Ingredients of Baked ricotta and figs
- Prepare 100-150 g of fresh ricotta.
- It's of Zest of 1 unwaxed lemon.
- It's 4 of figs, scored into quarters.
- Prepare 1-2 tsp of orange flower water.
- Prepare of some walnuts.
- Prepare a few of drizzles of runny honey to serve.
The sweet flavour of figs also makes them the perfect pairing for tangy goat's cheese, so we have some fab recipes including baked fresh figs in filo parcels with peppered goat's cheese, figs on toast with goat's curd labneh. Put the ricotta in the centre of a clean tea towel, squeeze to get rid of some of the liquid, then transfer the cheese to a bowl, season and mix well. This sweet and savory Baked Ricotta Dip is a warm appetizer perfect for holiday parties or as a fancy football food. Fresh figs, toasty pistachios, sweet preserves, and fresh herbs and spices swim in a sea of melty cheese that's deliciously scoopable with a thick, crusty baguette.
Baked ricotta and figs step by step
- Heat the oven to 180C..
- Place the ricotta in the centre of a lined baking tray/ pan. Add the zest on top of the ricotta..
- Put the figs around the ricotta. Drizzle with the orange flower water. Bake for 15 mins..
- Sprinkle the walnuts over the figs. Bake for another 5 mins..
- To serve, drizzle the honey on top and some more orange flower water if you like. Enjoy 😋.

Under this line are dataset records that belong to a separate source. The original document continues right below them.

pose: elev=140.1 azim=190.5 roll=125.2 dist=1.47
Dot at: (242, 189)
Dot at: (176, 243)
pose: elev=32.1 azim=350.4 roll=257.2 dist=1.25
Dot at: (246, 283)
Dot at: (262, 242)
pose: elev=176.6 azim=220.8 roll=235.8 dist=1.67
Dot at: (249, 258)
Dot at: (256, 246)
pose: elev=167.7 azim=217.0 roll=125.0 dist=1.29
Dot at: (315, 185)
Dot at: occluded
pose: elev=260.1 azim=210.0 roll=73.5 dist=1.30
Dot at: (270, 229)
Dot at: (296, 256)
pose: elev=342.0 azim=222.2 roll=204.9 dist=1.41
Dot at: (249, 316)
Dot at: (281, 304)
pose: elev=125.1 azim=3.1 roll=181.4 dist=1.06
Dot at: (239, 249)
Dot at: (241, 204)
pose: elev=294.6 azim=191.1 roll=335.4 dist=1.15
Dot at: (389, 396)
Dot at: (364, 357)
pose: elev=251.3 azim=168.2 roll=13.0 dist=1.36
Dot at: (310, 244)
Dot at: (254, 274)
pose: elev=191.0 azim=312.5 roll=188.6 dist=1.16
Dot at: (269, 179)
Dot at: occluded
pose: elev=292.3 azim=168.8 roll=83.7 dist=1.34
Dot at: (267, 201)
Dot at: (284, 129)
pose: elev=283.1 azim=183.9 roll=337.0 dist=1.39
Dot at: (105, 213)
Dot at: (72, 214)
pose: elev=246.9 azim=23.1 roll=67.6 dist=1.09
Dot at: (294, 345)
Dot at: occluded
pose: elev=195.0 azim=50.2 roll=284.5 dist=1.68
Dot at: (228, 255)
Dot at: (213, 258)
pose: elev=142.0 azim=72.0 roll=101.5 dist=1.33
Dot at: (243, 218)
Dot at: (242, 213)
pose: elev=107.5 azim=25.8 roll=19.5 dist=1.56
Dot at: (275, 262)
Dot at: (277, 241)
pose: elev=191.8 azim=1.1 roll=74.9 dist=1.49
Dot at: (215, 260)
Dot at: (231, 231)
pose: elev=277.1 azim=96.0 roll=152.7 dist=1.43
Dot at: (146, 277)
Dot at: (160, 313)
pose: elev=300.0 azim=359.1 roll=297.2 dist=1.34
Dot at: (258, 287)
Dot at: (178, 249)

In a large bowl, combine ricotta, lemon zest and juice, honey, chives, garlic, salt, and a generous amount of black pepper. NOTE: figs can slightly discolor the ricotta as it bakes, so I do not combine them into the mixture. Mix the fig jam into the ricotta cheese and spread evenly over the flatbreads, leaving a small margin on the edges. Cover with the caramelized onions and sliced figs. In the meantime, place the ricotta cheese, eggs, honey, sugar, vanilla paste, flour and lemon juice in a large mixing bowl and mix well, until combined and smooth.